Take the line with "thumb tip: (1717, 885)" as the first line and the last line of the data as the final one. Write out those lines exactly, and no others.

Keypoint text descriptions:
=== Section Start ===

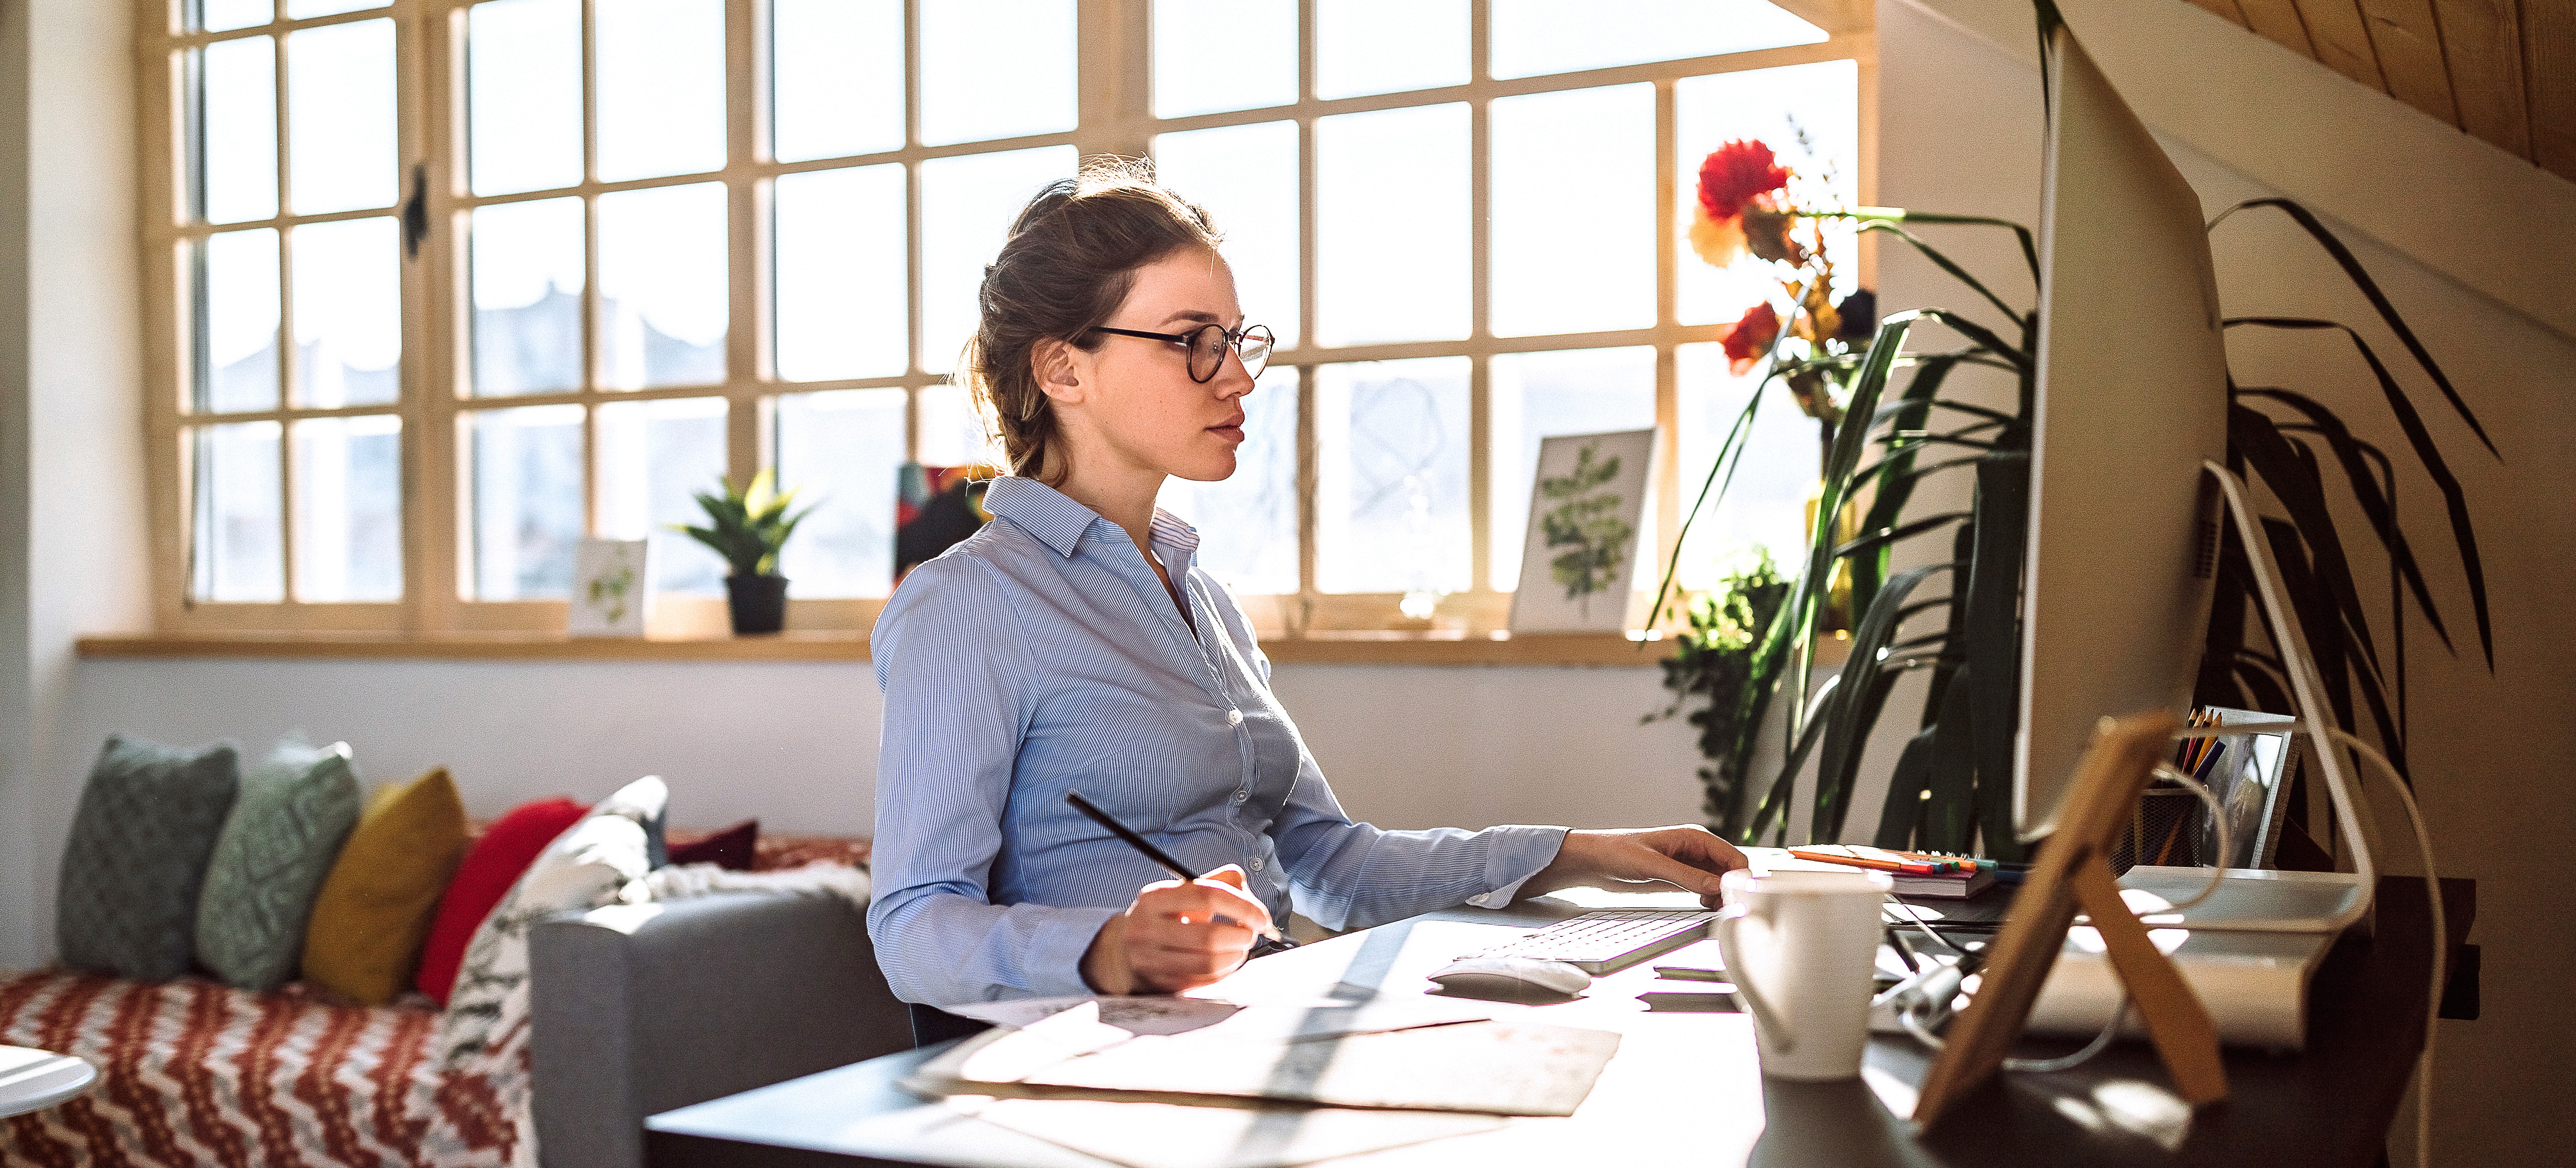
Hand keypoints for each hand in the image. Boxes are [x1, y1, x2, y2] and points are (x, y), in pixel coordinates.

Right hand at [1080, 864, 1274, 994]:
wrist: (1123, 951)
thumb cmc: (1162, 917)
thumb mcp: (1180, 892)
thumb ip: (1215, 882)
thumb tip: (1245, 886)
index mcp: (1154, 898)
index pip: (1207, 896)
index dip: (1242, 906)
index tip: (1261, 915)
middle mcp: (1147, 929)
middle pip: (1210, 935)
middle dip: (1242, 934)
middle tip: (1251, 932)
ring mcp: (1151, 960)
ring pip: (1210, 962)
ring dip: (1237, 955)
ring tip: (1241, 946)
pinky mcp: (1161, 984)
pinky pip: (1205, 980)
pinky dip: (1226, 971)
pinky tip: (1228, 960)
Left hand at [1522, 826, 1748, 906]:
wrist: (1593, 862)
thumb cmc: (1616, 852)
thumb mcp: (1652, 866)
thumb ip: (1686, 876)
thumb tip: (1717, 885)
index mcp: (1693, 837)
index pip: (1732, 856)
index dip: (1740, 877)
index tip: (1739, 897)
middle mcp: (1695, 850)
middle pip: (1730, 870)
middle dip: (1733, 888)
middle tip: (1728, 908)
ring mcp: (1689, 865)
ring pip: (1720, 881)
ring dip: (1722, 895)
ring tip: (1716, 908)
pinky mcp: (1680, 879)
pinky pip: (1705, 889)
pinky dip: (1710, 898)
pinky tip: (1704, 906)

=== Section End ===

### EXPECTED OUTPUT
thumb tip: (1717, 885)
index mcp: (1693, 837)
index pip: (1732, 856)
index dip: (1740, 877)
index tip: (1739, 897)
middle mcp: (1695, 850)
middle pip: (1730, 870)
middle dip: (1733, 888)
middle tip: (1728, 908)
ring mcp: (1689, 865)
ring pip: (1720, 881)
ring dip: (1722, 895)
ring tip: (1716, 908)
pinky mcp: (1680, 879)
pinky pip: (1705, 889)
pinky dip: (1710, 898)
pinky tip: (1704, 906)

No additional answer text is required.